━━━ Provided entries ━━━

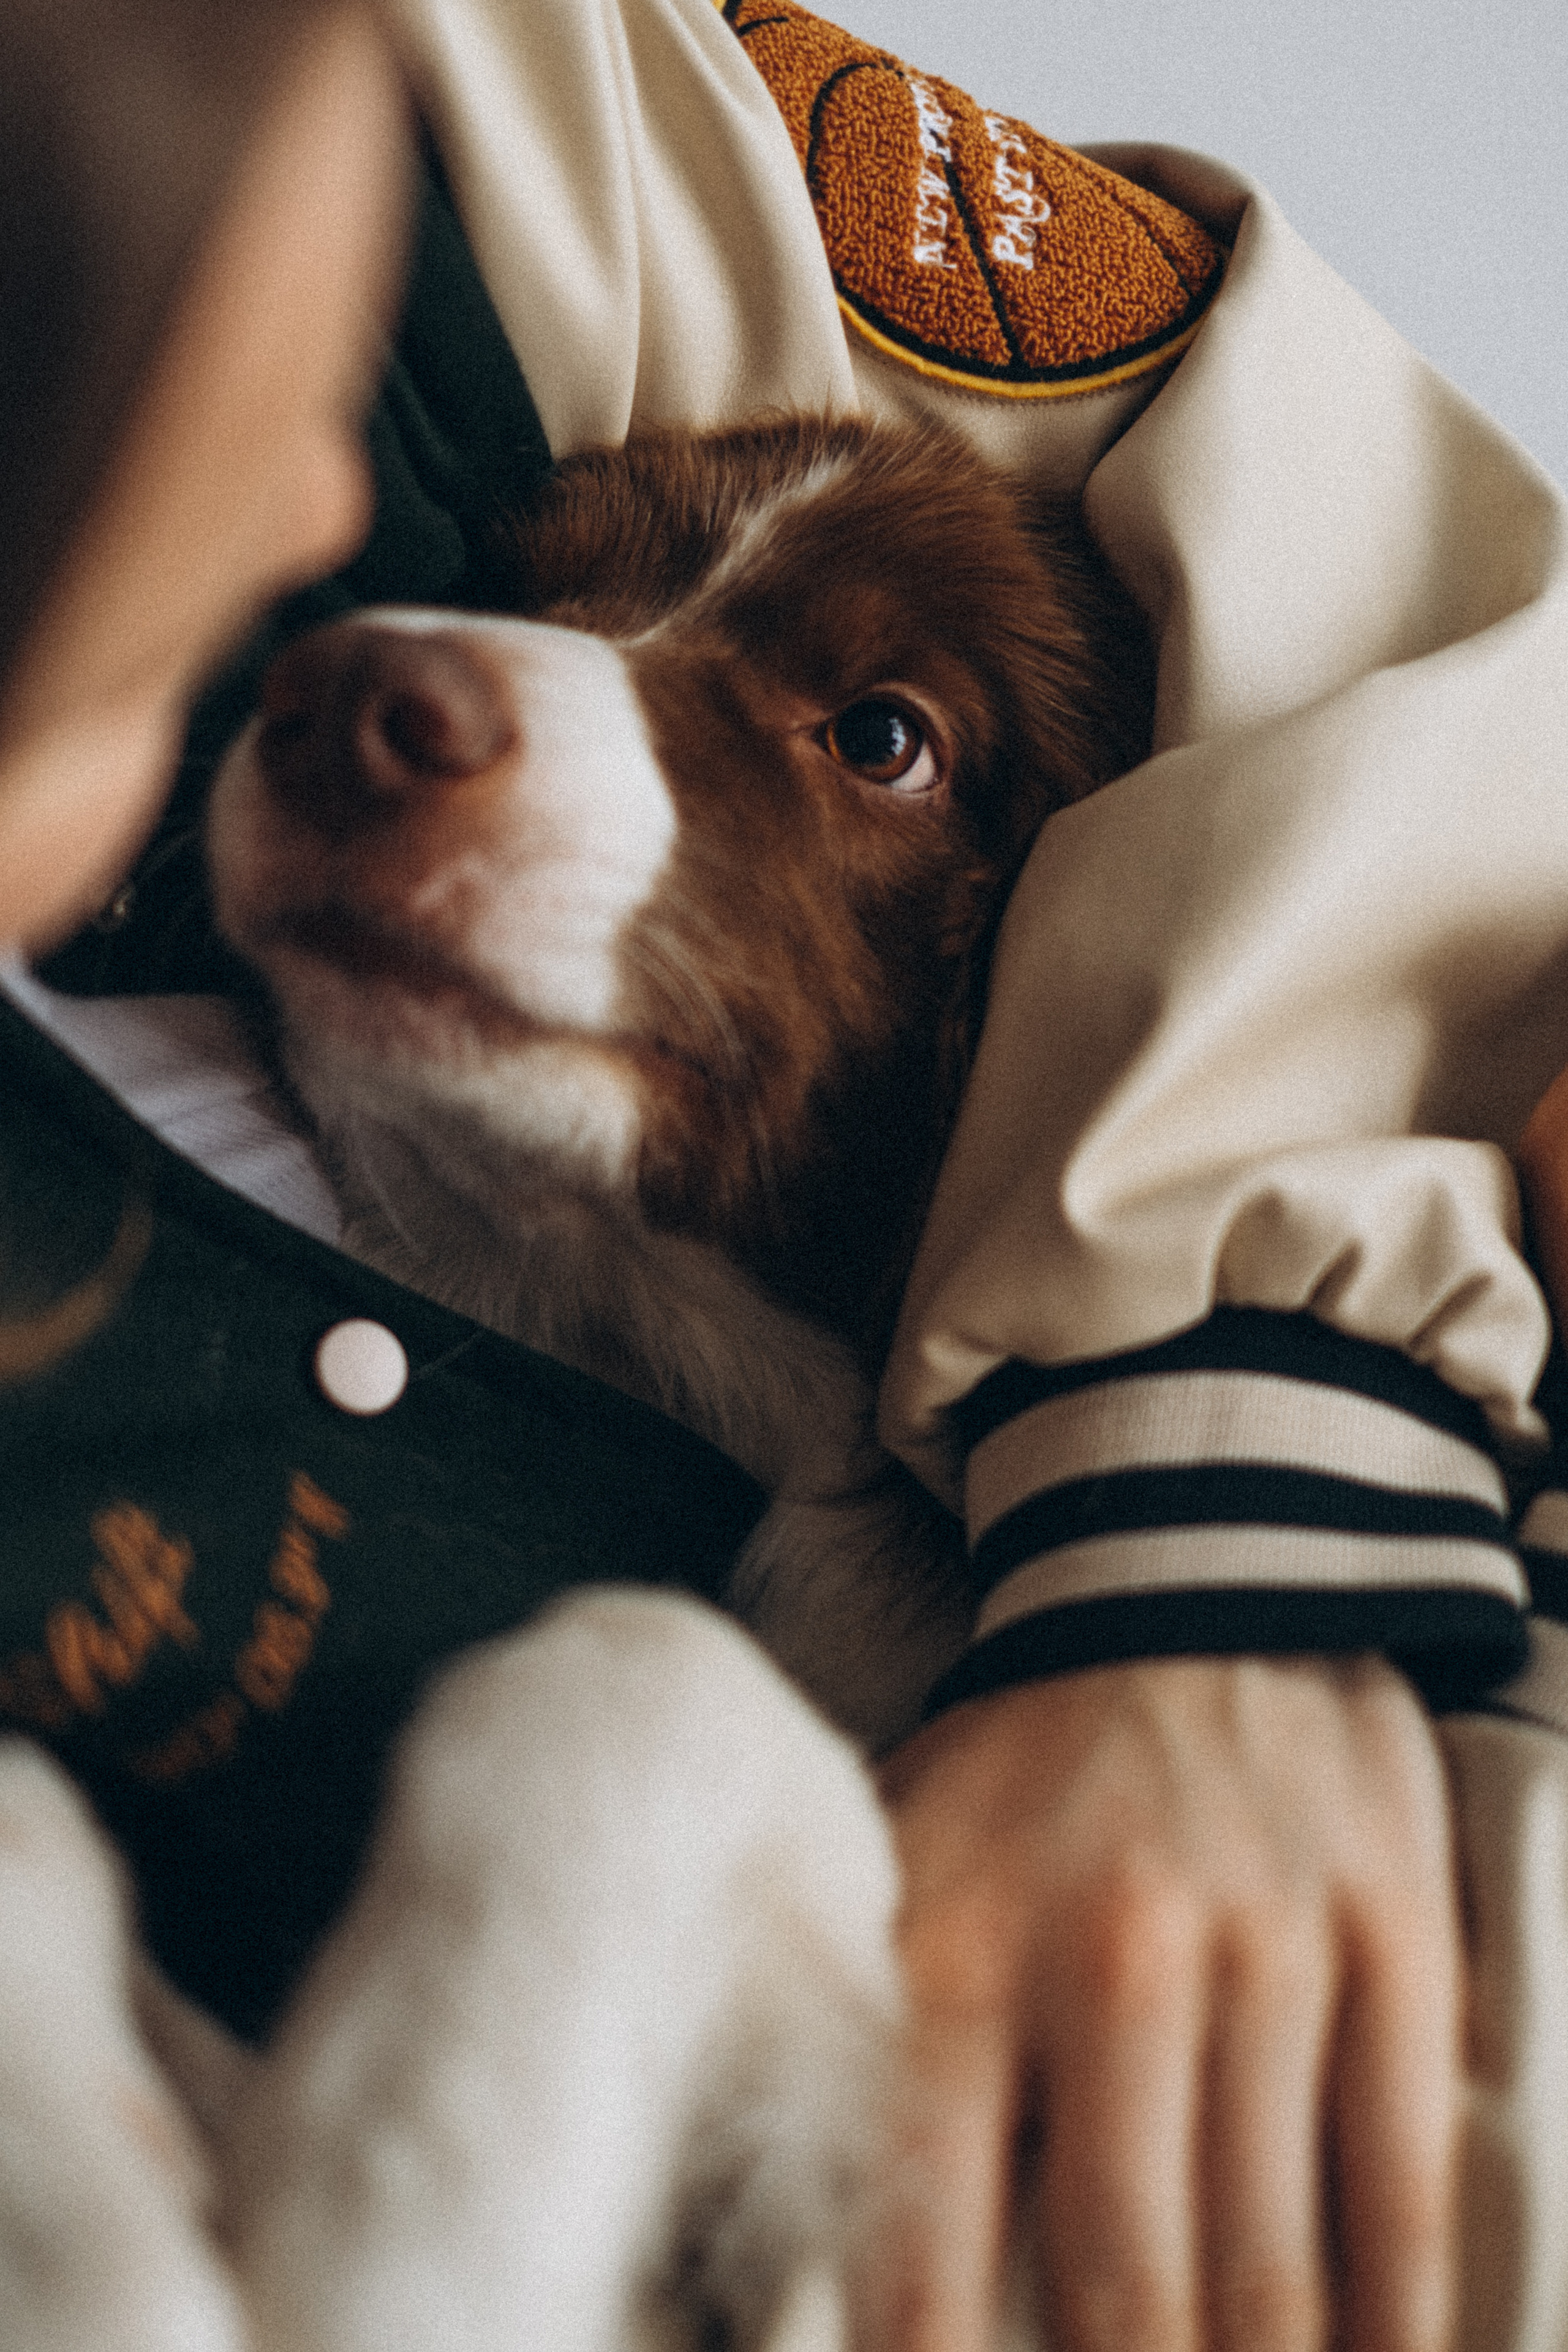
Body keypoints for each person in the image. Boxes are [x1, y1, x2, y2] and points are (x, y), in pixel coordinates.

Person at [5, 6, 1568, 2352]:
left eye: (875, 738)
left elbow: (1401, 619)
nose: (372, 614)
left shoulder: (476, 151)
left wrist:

━━━

- [Required action]
Output, word for word, the full listing above, with no pictures.

- [Task solution]
Body keypoints for each person in the image. Boxes are [x1, y1, x2, y2] and points are (x, y), in pixel coordinates.

Person at [5, 6, 1568, 2352]:
left eye: (875, 738)
left elbow: (1401, 619)
nose: (372, 614)
left shoulder: (476, 151)
left wrist:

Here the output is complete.